Tunneling wounds can be tricky to identify, as most of the tearing and damage occurs out of sight, beneath the skin. Wound tunneling can also extend the healing process much longer than normal as the torn flesh shifts with use, allowing for a buildup of dead skin and infection. A tunneled wound should be cared for as soon as possibly by a proper medical authority. Any wound can experience tunneling, especially those caused by cuts, puncture or other forms of damage that impacts more than just the surface layer of skin.
Tunneling means that a wound has channels extending from the central injury into the surrounding tissue, such as muscle and skin. These tunnels inhibit the wound’s healing rate, as the flesh is unable to maintain contact long enough for the mending process to initiate. Wound tunneling also can allow for abscesses—collections of pus—to form within the tunnel cavities, causing extended infection.
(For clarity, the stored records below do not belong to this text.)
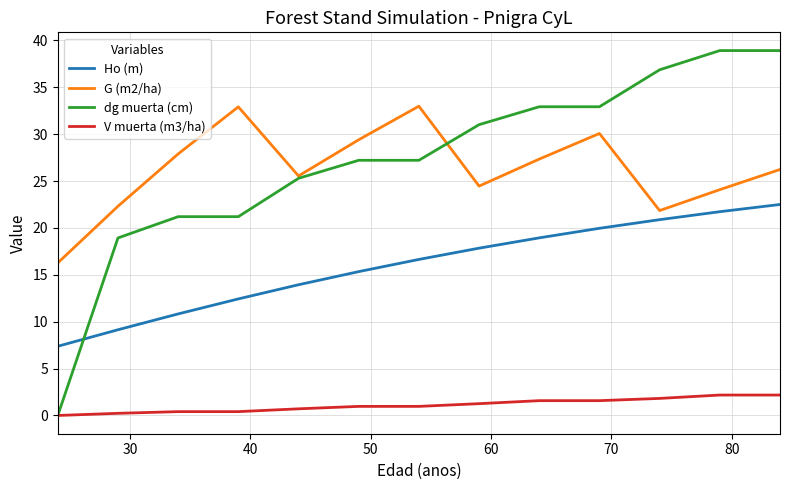

At how many categories does at least one series exceed 23?

11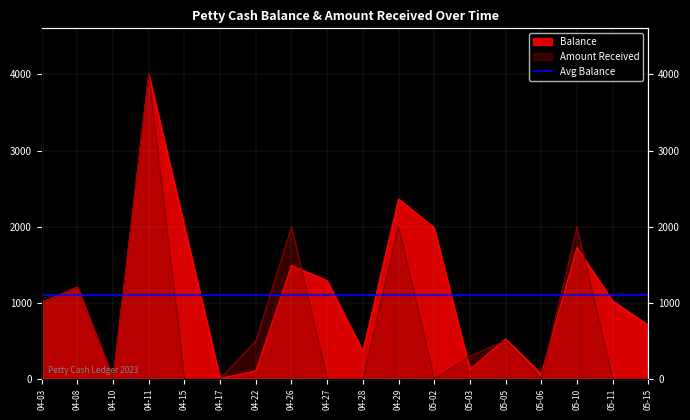

What is the label of the 16th point from the left?

05-10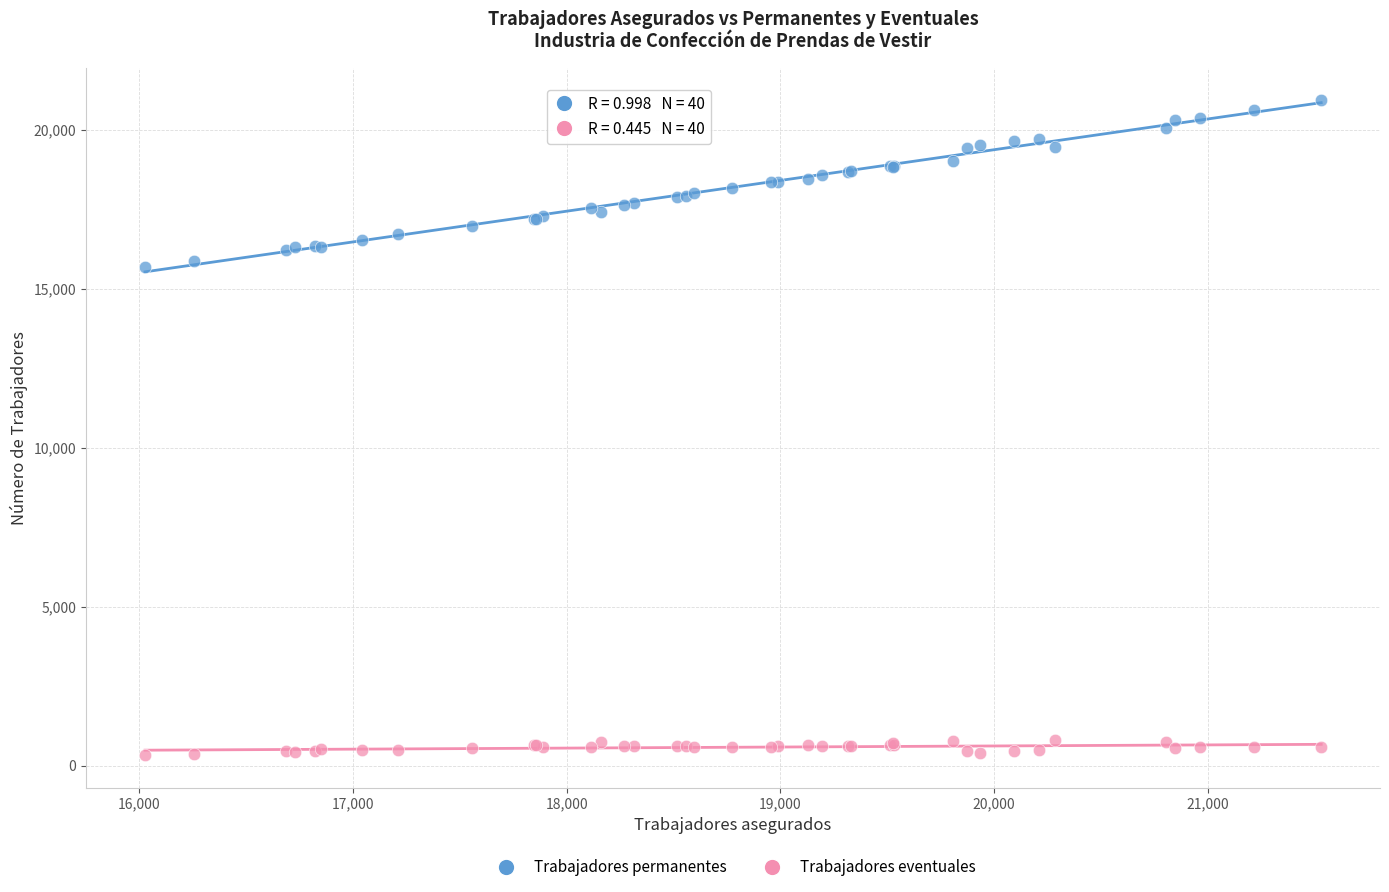

What is the X range (max minus min) for the scatter plot?

5506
According to Dr. Laura Barnes, a skin care coordinator at Silver Cross Hospital, there are several reasons wound tunneling may occur. One scenario is through pressure on the wound which tears inner layers of skin apart. Also, dehydration of a wound may cause the skin to pucker and pull apart. The swollen flesh pushes away from itself when a wound is infected and inflamed, resulting in further tunneling.
Wounds are best treated by trained physicians. Common techniques for treating a wound tunnel involves cleaning the wound to avoid further infection. The wound is then filled with sterile packing to try and prevent abscesses from forming and prolonging the healing process. At this point, it becomes a matter of maintenance over a course of weeks or potentially months as the tunneled wound heals. Packing is replaced as required, and the wound is kept as clean as possible.
Medical equipment and tools used in the treatment of wound tunnels can include measuring devices (such as rulers or even tape measures) to determine the size of the wound, sterile dressing, gauze and antibiotic gels.
Most healthcare professionals such as doctors and registered nurses have the training to treat wound tunneling. The American Academy of Wound Management provides further training for Certified Wound Specialists, and anyone from physicians to nurses to physical therapists can reach this level of education and skill.